Carouxella coemeteriensis

Scientific classification
- Kingdom: Fungi
- Division: Kickxellomycota
- Class: Harpellomycetes
- Order: Harpellales
- Family: Harpellaceae
- Genus: Carouxella
- Species: C. coemeteriensis
- Binomial name: Carouxella coemeteriensis Lichtwardt, Ferrington & López-Lastra, 1999

= Carouxella coemeteriensis =

- Authority: Lichtwardt, Ferrington & López-Lastra, 1999

Species of fungus

Carouxella coemeteriensis is a species of Kickxellomycotinan fungi.

== Discovery ==
Carouxella coemeteriensis was first discovered in the gut of a larva of the fly species Dasyhelea necrophila in a cemetery in La Plata, Argentina. Its binomial name comes from the greek word "koimeterion", meaning cemetery.

== Description ==
Carouxella coemeteriensis has been observed to attach to the hindgut of fly larvae with unbranched thalli, reaching roughly 800 μm in length and 7 μm in diameter.
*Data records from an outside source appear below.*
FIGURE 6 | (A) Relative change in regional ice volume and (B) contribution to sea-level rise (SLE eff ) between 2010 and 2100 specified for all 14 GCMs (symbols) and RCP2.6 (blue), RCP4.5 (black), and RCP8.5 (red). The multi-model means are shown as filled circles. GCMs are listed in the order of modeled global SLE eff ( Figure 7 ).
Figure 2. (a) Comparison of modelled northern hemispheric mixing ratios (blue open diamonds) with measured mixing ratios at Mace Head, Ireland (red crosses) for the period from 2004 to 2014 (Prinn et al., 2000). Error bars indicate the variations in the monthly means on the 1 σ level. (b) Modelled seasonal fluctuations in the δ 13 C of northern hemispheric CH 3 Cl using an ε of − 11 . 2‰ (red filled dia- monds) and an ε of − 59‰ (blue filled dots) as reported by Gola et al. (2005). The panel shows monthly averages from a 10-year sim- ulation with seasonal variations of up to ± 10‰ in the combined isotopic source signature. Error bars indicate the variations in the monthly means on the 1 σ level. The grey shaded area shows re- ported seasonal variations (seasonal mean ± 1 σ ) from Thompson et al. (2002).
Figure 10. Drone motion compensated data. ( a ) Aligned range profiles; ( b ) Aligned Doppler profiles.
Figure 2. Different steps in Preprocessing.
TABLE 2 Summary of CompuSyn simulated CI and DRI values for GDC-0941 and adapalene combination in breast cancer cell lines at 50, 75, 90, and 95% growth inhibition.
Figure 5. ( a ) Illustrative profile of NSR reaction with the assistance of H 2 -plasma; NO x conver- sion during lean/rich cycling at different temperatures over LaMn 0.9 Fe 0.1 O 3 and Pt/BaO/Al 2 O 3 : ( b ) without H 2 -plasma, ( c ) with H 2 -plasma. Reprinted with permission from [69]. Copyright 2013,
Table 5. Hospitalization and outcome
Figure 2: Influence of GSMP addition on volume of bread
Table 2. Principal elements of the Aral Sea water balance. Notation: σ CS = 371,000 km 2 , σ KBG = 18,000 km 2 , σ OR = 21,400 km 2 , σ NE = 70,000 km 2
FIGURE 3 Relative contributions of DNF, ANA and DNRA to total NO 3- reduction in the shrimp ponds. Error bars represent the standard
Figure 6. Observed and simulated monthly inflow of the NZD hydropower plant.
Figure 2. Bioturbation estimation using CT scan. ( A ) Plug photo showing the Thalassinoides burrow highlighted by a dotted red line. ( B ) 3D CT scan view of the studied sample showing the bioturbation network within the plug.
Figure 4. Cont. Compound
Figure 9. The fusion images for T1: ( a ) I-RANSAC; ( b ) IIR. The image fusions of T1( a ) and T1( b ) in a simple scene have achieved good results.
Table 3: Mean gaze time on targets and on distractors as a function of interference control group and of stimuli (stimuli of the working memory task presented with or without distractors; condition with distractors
The thallus base is straight, not curved, which differentiates C. coemeteriensis from its close relative C. scalaris. Trichospores have been described as short and cylindrical with a slight median bulge. Zygospores range from 38-41 μm in length and are roughly 6 μm in width.

== Ecology ==
Carouxella coemeteriensis has been seen in larvae growing in flower vases left in cemeteries. It is believed to be introduced to new vases via oviposition by infected female flies. Once present in a vase, it can spread between larvae. C. coemeteriensis population sees seasonal changes, with the highest population recorded in July, suggesting a negative correlation between population growth and temperature.